**TEXT PASSAGE:**
## START

The energy cost of moving data in and out of the processor is a challenge the computing industry faces that this collaboration is working towards optimizing. The further the processor must go to get the data, the more time and energy are required.
In current 2D designs, where components are mostly side-by-side, the distance can be quite large but cooling solutions can be placed directly against the hot component. In a 3D design, where components are piled in layers on top of each other, such as high-bandwidth memory, the distance data must travel can be reduced significantly but each layer produces its own heat. The heat is currently limited to dissipation through a surface layer, increasing the complexity of the cooling design.
With current technology, the significant thermal complexities and manufacturing bottlenecks introduced by full 3D stacking would limit the performance of both AI and Mod-Sim workloads. This collaboration focused on overcoming these limitations to unlock future performance and energy efficiency. Clay Hughes, principal member of technical staff, said, “The tighter integration of logic and memory in 3D packages creates significant opportunities, but important challenges remain in thermal management, power delivery and yield.”

## END

**RECORDED INFORMATION:**
## START

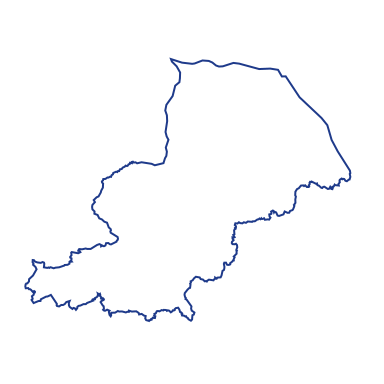 the district of Dakcheung, Xékong, Laos, rotated 96°
{"feature_id": "54806243B33031915083472", "entity_name": "Dakcheung", "entity_type": "district", "adm_level": 2, "iso_a3": "LAO", "parent_name": "Laos", "parent_adm1": "Xékong", "projection": "mercator", "projection_center": [107.512, 15.387], "detail": "fine", "context": "isolated", "style": "outline", "palette": "blue", "viewbox_px": 384, "rotation_deg": 96, "n_neighbors": 0, "source": "geoboundaries", "source_scale": "gbopen_adm2", "svg_char_len": 6068}
<svg xmlns="http://www.w3.org/2000/svg" viewBox="0 0 384 384"><g transform="rotate(96 192 192)"><path d="M276.3,343.3L278.5,343.2L280.0,342.1L281.0,342.4L282.8,339.9L285.1,338.5L291.7,341.4L295.7,344.9L298.0,344.8L300.1,346.2L300.3,347.2L301.2,347.8L303.3,347.9L305.1,347.3L304.7,344.8L305.7,344.0L305.6,342.9L306.1,341.9L307.9,340.0L307.0,338.7L307.5,337.8L308.4,337.8L309.2,338.7L310.7,338.7L312.4,340.3L314.9,339.3L316.1,340.3L319.0,337.9L316.5,333.3L316.2,331.3L314.5,331.1L311.3,326.2L311.0,324.7L309.1,321.6L317.4,314.7L318.8,314.8L319.5,314.3L319.7,312.2L318.0,310.2L317.9,308.5L316.8,306.9L314.6,305.5L313.2,302.3L315.2,302.9L317.7,302.5L319.1,301.6L320.8,298.7L319.7,297.8L319.9,296.4L321.3,295.1L319.6,294.0L318.2,294.0L317.1,292.9L316.6,291.1L314.9,288.3L314.6,285.9L313.3,284.7L310.5,279.2L309.9,279.9L309.3,279.7L309.0,279.2L309.2,278.3L308.5,278.0L308.6,277.3L307.5,277.3L306.6,275.8L305.0,274.6L304.5,275.0L303.5,274.7L302.8,275.0L303.5,273.5L302.9,272.9L304.1,272.4L305.0,272.6L306.4,271.0L307.2,271.4L307.6,271.1L307.0,269.4L307.9,268.4L308.6,268.6L309.9,270.7L311.0,271.4L314.2,268.9L314.9,267.9L317.3,267.4L318.4,268.1L319.2,266.9L319.1,265.8L317.9,264.1L318.7,261.6L319.8,262.2L322.8,261.2L324.1,259.9L323.1,259.5L321.0,259.9L320.5,259.4L320.0,255.8L318.1,253.3L318.5,252.0L318.1,249.1L318.7,245.2L317.8,243.6L317.8,242.3L316.6,242.3L317.2,239.4L316.5,234.9L317.9,232.3L319.3,231.8L318.5,229.3L319.9,226.9L320.2,225.1L322.6,225.3L324.2,224.2L324.7,221.4L324.1,221.4L323.8,220.0L323.1,219.7L323.2,219.0L322.4,219.0L322.1,218.2L321.2,217.9L321.2,215.7L319.4,215.5L319.0,216.8L317.7,216.3L317.1,216.6L316.4,215.3L314.3,214.6L313.9,213.4L314.1,211.9L312.6,209.8L312.8,208.2L312.2,207.8L312.1,206.2L312.2,204.9L312.8,204.5L312.2,203.6L312.4,202.3L313.9,200.5L312.7,199.1L311.7,198.7L311.7,197.6L311.1,196.8L310.4,197.0L309.2,196.0L308.5,193.7L310.2,192.3L312.6,191.3L312.8,190.2L313.7,189.2L314.3,189.6L314.7,188.9L315.8,189.0L315.9,186.7L316.5,185.7L316.2,184.9L317.2,184.3L318.0,182.7L318.9,182.3L320.1,179.6L318.8,178.6L314.5,178.7L313.7,177.4L311.6,177.0L310.0,179.9L308.0,180.7L305.8,180.6L299.6,186.1L299.1,187.3L298.0,187.1L297.2,187.9L295.0,188.7L293.3,188.6L289.5,186.2L287.7,184.6L287.5,183.9L284.2,183.8L283.4,184.3L282.2,183.6L281.0,184.0L279.7,182.1L277.7,181.0L275.9,179.3L276.2,175.4L277.7,174.3L277.9,172.0L279.5,170.0L279.1,168.9L279.5,167.9L278.6,167.5L277.4,166.0L277.6,161.4L276.7,161.0L275.9,159.9L274.7,160.0L275.6,158.4L274.5,157.8L273.9,154.6L271.9,153.9L267.2,153.4L266.2,152.1L265.0,151.9L263.1,151.9L260.2,152.8L258.9,152.5L258.7,150.8L260.5,149.8L260.8,148.5L260.3,146.8L259.8,146.4L258.8,146.6L256.8,144.5L255.9,144.2L255.7,143.3L254.5,143.5L252.5,142.8L251.8,143.7L248.7,141.2L246.3,141.5L245.7,141.2L245.1,141.9L242.2,141.2L240.1,141.7L238.9,142.9L239.5,144.0L239.6,146.3L238.6,147.1L237.3,147.0L235.5,145.6L234.2,146.8L232.8,147.0L232.9,145.6L232.5,144.9L230.4,146.5L229.6,145.4L225.8,146.1L224.6,145.7L224.2,145.0L223.3,145.4L223.0,144.6L221.5,144.7L220.4,146.0L218.6,145.6L218.6,143.5L217.2,142.2L217.9,140.8L217.9,138.6L216.7,137.3L217.0,135.1L215.5,133.4L215.4,129.1L214.9,128.8L214.5,126.4L212.5,124.1L212.2,122.9L211.3,122.1L211.9,121.0L211.1,120.4L211.5,120.2L211.4,118.9L210.6,117.6L212.0,116.6L211.3,113.8L211.4,112.4L209.3,111.3L208.3,112.3L206.2,112.8L205.5,110.9L204.5,110.7L203.2,111.3L202.0,109.7L202.2,109.0L203.8,108.3L203.0,107.9L203.5,106.2L206.5,104.4L206.7,102.9L204.7,98.7L201.7,97.8L202.7,94.8L202.4,93.1L200.6,92.5L199.5,90.2L198.7,89.7L195.6,88.8L194.4,89.2L194.3,88.8L193.0,88.7L192.0,88.0L188.5,88.5L185.7,88.2L184.5,89.0L180.9,89.2L178.2,87.9L177.1,86.2L174.2,84.3L173.8,82.0L174.4,81.2L173.5,80.2L175.0,78.3L174.8,76.4L174.0,76.0L173.2,76.6L171.7,75.7L170.6,76.1L169.5,75.6L169.6,74.0L169.2,73.9L171.0,69.2L170.5,68.6L172.1,67.9L172.4,66.5L174.3,63.8L174.4,62.9L173.2,62.0L172.9,60.9L174.8,57.2L174.4,55.9L172.5,55.1L174.4,53.8L174.5,52.7L173.3,52.4L172.7,53.1L172.2,53.0L171.6,51.6L169.8,50.9L170.2,50.4L170.2,46.7L168.8,47.2L166.8,46.0L165.6,46.5L164.4,46.3L163.0,44.6L163.6,43.8L163.1,43.1L163.2,41.9L164.8,40.6L165.1,39.1L163.3,37.4L163.1,36.6L160.4,36.1L157.5,37.0L156.7,36.5L154.2,37.2L136.4,51.3L125.6,58.6L111.4,64.4L104.9,70.9L86.6,94.9L67.2,110.9L67.7,114.7L61.5,119.2L61.1,127.1L62.7,138.1L59.4,158.5L59.3,164.3L63.8,174.5L64.4,178.3L63.7,181.3L61.1,185.3L59.9,189.0L60.1,195.3L63.9,202.8L64.5,205.2L64.4,215.4L62.0,226.8L64.4,225.6L68.6,220.4L74.4,216.3L80.2,215.9L84.1,216.0L88.0,219.8L98.6,221.3L108.0,226.6L113.8,227.1L118.3,225.0L124.1,224.1L135.1,224.6L139.4,223.0L142.5,220.9L150.6,222.7L154.5,221.2L158.8,221.3L161.3,222.4L166.3,223.4L169.3,231.8L168.2,235.1L167.7,245.3L169.2,249.6L168.4,251.2L168.8,253.0L168.0,253.9L168.4,255.0L169.6,254.8L169.4,256.7L170.8,256.9L171.1,258.0L172.6,258.7L173.0,259.4L172.7,260.8L173.9,261.6L175.0,263.5L176.5,264.3L177.0,266.1L178.8,266.6L178.9,267.8L180.0,268.4L179.7,269.5L181.3,272.3L182.7,272.5L183.7,273.7L185.4,274.1L185.3,275.0L186.4,276.6L186.4,277.6L188.0,279.4L188.4,281.6L189.7,281.7L190.9,282.7L192.0,282.4L192.9,281.3L197.0,281.1L200.1,282.4L202.1,282.7L206.2,284.5L207.2,286.3L210.3,288.9L212.2,287.5L215.3,289.7L217.3,289.8L219.7,289.2L221.5,286.9L223.8,286.8L224.7,283.5L227.9,281.5L228.7,278.7L230.7,276.1L231.4,273.3L235.9,271.1L237.4,269.0L238.6,268.6L239.6,269.1L241.0,268.6L244.5,261.3L246.3,260.7L247.4,260.9L248.2,261.7L249.3,261.9L252.6,267.1L252.5,268.3L251.5,269.9L251.9,272.1L254.2,272.5L255.0,273.6L255.1,274.6L254.6,275.5L255.5,276.7L254.1,277.0L253.5,278.6L254.6,280.9L259.2,286.8L259.6,290.2L259.3,291.8L260.5,295.4L260.5,297.9L260.8,298.5L262.3,299.0L262.6,297.4L263.5,296.7L264.8,298.8L264.3,305.3L264.9,305.8L267.4,305.2L269.4,306.4L270.0,306.2L270.6,304.9L272.3,304.8L272.9,305.4L273.8,304.4L274.3,306.5L276.1,306.4L277.4,308.1L277.9,311.0L278.5,311.3L280.8,316.3L281.5,319.8L282.3,321.6L281.6,324.8L282.4,326.0L282.0,326.6L282.6,328.0L282.4,331.4L278.8,331.4L277.7,331.8L277.3,333.3L278.3,335.0L278.2,338.4L277.6,340.9L276.3,342.1L276.3,343.3Z" fill="none" stroke="#1e3a8a" stroke-width="2"/></g></svg>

## END

**PROBLEMS:**
**1)** In the passage on 3D chip stacking, rewrite the text starting at "In current 2D" and ending at "the cooling design.", substituting "stacked DRAM" for "high-bandwidth memory".
**2)** According to the passage on 3D chip stacking, which three areas does Clay Hughes name as important remaining challenges?

**TASK RESULTS:**
**1)**
In current 2D designs, where components are mostly side-by-side, the distance can be quite large but cooling solutions can be placed directly against the hot component. In a 3D design, where components are piled in layers on top of each other, such as stacked DRAM, the distance data must travel can be reduced significantly but each layer produces its own heat. The heat is currently limited to dissipation through a surface layer, increasing the complexity of the cooling design.

**2)** Thermal management, power delivery and yield.